Food production doesn’t have to be a victim of climate change. New research from Michigan State University (MSU) suggests that crop yields and the global food supply chain can be preserved by harnessing the critical, and often overlooked, partner in food supply – soil.
The research, led by MSU Foundation Professor Bruno Basso and published in Agriculture and Environmental Letters, is the first of its kind to provide critical insight to the importance of soil in managing risks associated with climate change.
“The long-term sustainability of agricultural systems strongly depends on how we use soil,” Basso said. “This research proves that with the application of innovation through better soil management, we’re one step closer to preserving our food supply and mitigating the effect that climate change and global warming has on our lives.”
By learning how to scientifically harness, protect and improve soil’s health, Basso’s findings prove that crop yields can continue at current production levels or even improve – especially if coupled with adaptive farming practices.
“Up until now, research hasn’t accounted for what soil gives back to the cycle of climate change, and it is arguably the most critical resource to adapt to mitigate its effects,” Basso said. “Ultimately, soil is the ‘home’ of the plants. If we aren’t caring for the soil, plants and crops are unsheltered and left to deal with climate change on their own.”

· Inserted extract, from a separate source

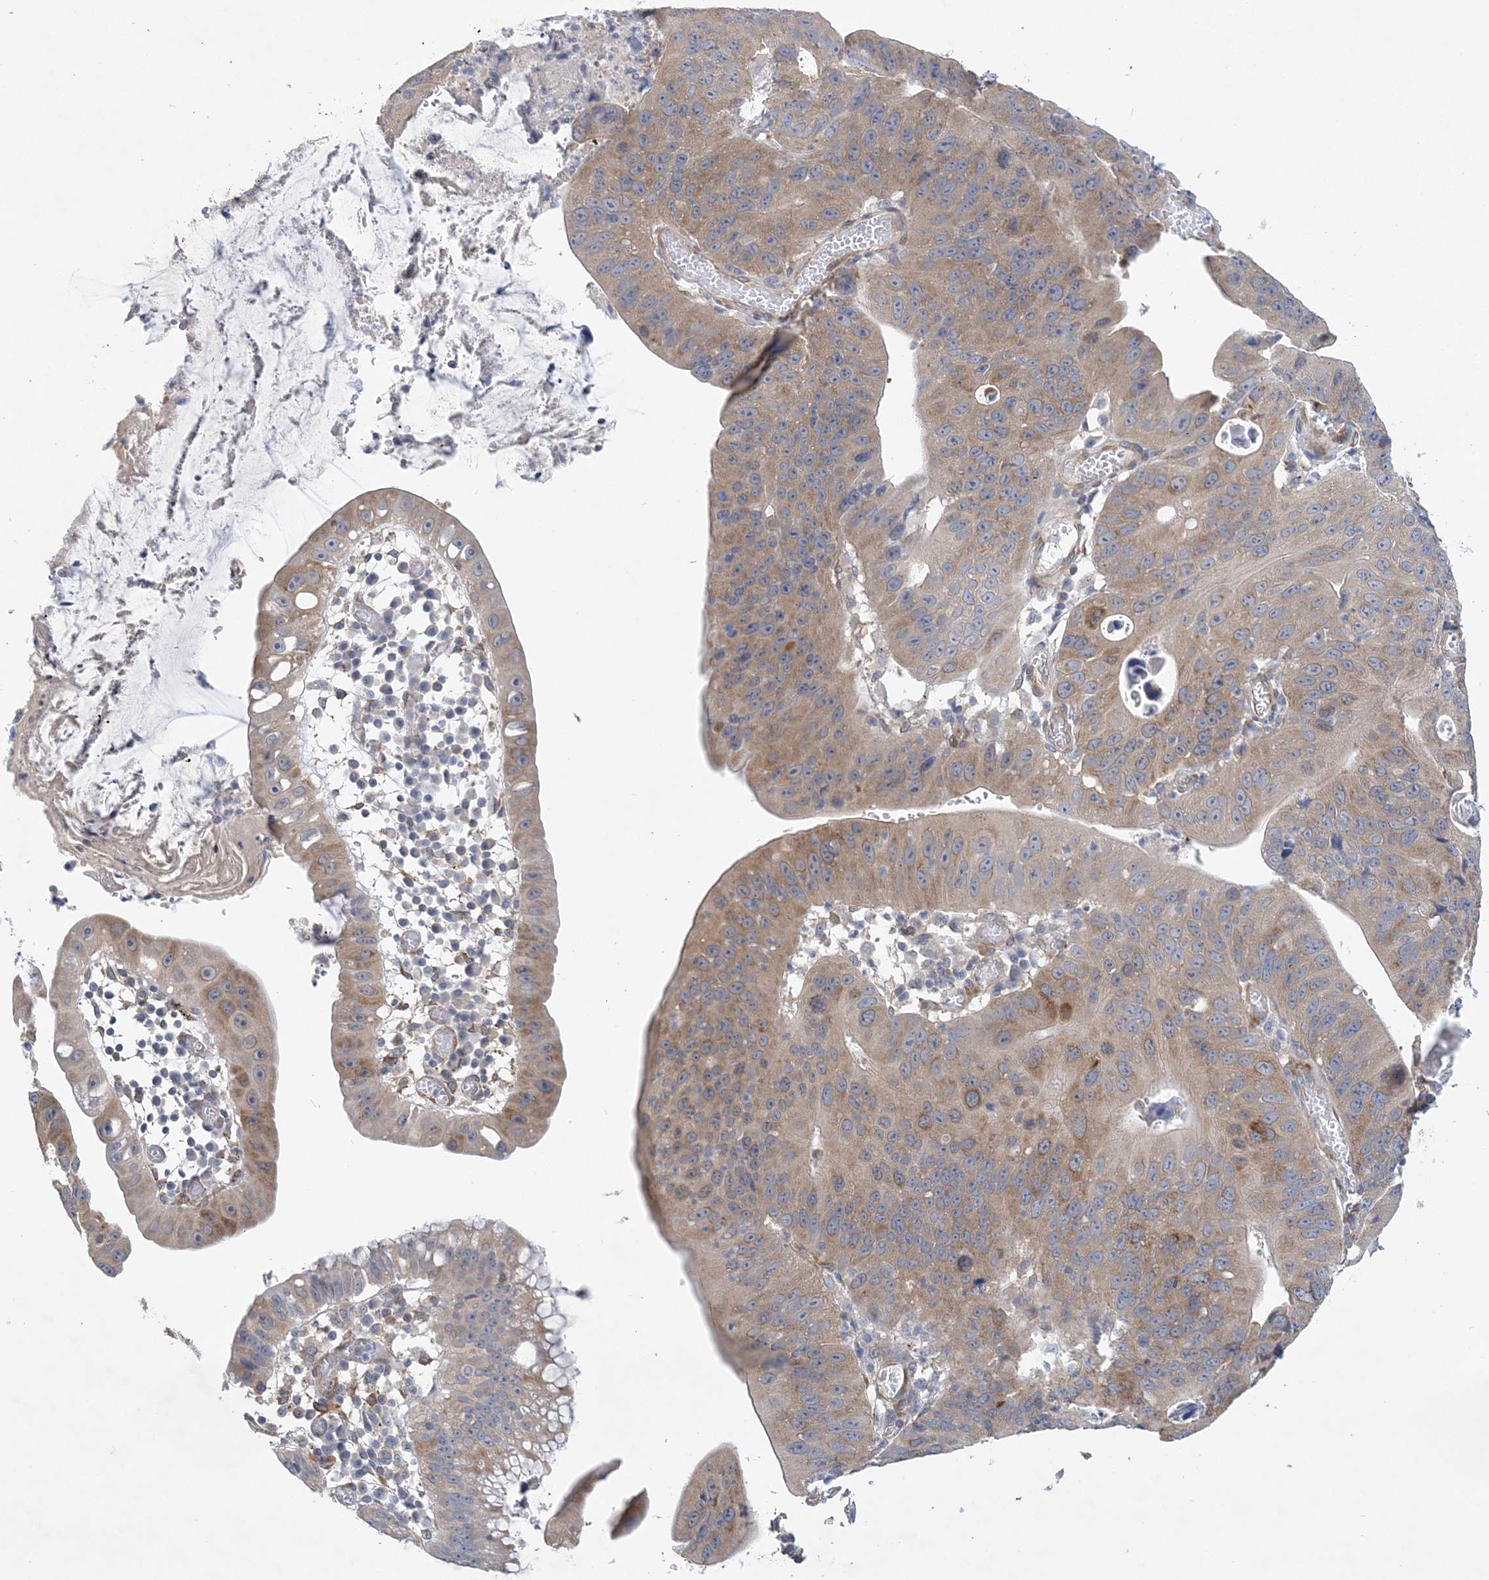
{"staining": {"intensity": "moderate", "quantity": "25%-75%", "location": "cytoplasmic/membranous"}, "tissue": "stomach cancer", "cell_type": "Tumor cells", "image_type": "cancer", "snomed": [{"axis": "morphology", "description": "Adenocarcinoma, NOS"}, {"axis": "topography", "description": "Stomach"}], "caption": "Immunohistochemical staining of stomach adenocarcinoma exhibits medium levels of moderate cytoplasmic/membranous staining in about 25%-75% of tumor cells.", "gene": "MAP4K5", "patient": {"sex": "male", "age": 59}}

Basso’s research was part of the Agricultural Model Intercomparing and Improvement Project, or AgMIP, a global initiative linking climate, crop and economic modeling communities to assess the fate of food production under climate change.
Basso spearheaded AgMIP’s soil initiative and proposed that moving forward, soil be positioned as the center of the food production cycle.
“We went into the project knowing that with the climate getting hotter, crop yields are forecasted to be lower. If the yield goes down, it also means that the amount of carbon that is returned to soil also goes down, so the question we had was: ‘If this cycle continues, where do we end up, and what role will soil have? And, will we be worse off if we don’t look after soil?’ So we ran crop and soil models to simulate the impact of weather on a crop yield and soil organic carbon to evaluate the feedbacks from soil to climate change,” Basso said.
Basso executed a series of models in Tanzania, Brazil, Argentina, the Netherlands, France, the United States and Australia to test soil’s reactions to changes in temperature and carbon dioxide levels by analyzing soil organic carbon and nitrogen levels.
What the researchers found was that carbon dioxide compensated for the climate-caused yield losses because it acted as a natural fertilizer to help the crops grow. But when soil organic carbon losses were included in the analysis, the increased carbon dioxide in the atmosphere was not sufficient to prevent yield losses.
“So, through agronomic management, which is ‘doing the right thing at the right time for your crops,’ soil quality and health can be improved.” Basso said.
Basso explained how farmers can practice better agronomic management to protect soil against the effects of climate change. This should include the use of cover crops, conservation tillage, adding organic carbon to soil or by increasing yields through advanced genetics and agronomy.
The forward-thinking approach to crop management – and our global food supply – is largely grounded at the root of plants’ life cycle in the soil they’re planted.
“The approach of accounting for soil’s feedback needs to become a rule when we use crop models when we want to identify adaptation strategies,” Basso said. “The soil that we’ll deal with in 2050 is surely to be different than it is now, so recognizing how to manage it today –along with adaptation strategies for tomorrow – is critical.”
Basso’s research was funded by the National Institute of Food and Agriculture of the United States Department of Agriculture, and by the Department of International Development of the UK.